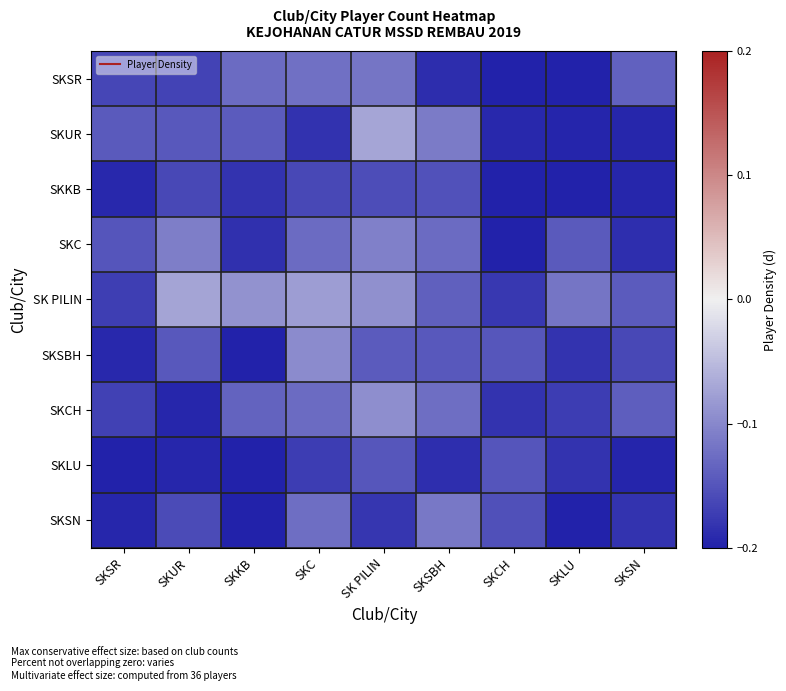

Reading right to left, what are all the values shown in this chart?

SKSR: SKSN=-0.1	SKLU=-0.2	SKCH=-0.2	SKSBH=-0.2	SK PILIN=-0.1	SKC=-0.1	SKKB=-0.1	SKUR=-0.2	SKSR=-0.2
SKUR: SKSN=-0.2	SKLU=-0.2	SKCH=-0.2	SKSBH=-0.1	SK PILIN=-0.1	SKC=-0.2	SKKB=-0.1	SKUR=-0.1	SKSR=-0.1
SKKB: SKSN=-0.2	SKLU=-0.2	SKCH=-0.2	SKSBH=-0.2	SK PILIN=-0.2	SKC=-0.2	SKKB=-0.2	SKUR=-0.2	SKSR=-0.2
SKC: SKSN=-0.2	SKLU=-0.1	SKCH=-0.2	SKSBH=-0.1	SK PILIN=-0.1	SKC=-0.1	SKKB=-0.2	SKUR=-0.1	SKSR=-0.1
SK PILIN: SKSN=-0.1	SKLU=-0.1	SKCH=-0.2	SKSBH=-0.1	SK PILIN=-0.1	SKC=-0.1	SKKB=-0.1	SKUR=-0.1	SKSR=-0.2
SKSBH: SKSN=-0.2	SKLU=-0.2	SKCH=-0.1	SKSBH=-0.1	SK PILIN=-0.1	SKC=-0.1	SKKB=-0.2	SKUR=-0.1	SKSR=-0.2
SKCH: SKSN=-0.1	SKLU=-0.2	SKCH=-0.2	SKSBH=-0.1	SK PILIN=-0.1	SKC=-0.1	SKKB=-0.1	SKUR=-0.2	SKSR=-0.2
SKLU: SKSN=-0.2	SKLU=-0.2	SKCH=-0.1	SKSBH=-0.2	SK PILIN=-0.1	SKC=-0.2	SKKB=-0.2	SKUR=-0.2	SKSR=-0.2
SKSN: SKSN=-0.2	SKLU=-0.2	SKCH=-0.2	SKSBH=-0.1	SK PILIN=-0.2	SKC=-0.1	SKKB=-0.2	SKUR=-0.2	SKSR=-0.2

----

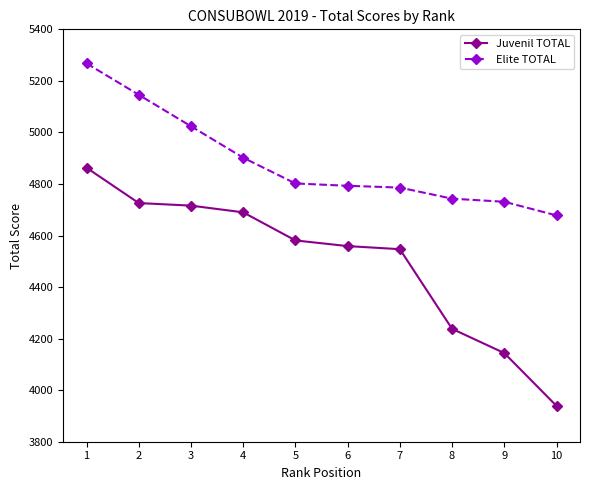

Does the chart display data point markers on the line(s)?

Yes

----

Task brief:
Count the lines in the records above that contain the string "SKCH", matching case exactly. Give only the number.

Exercise result:
9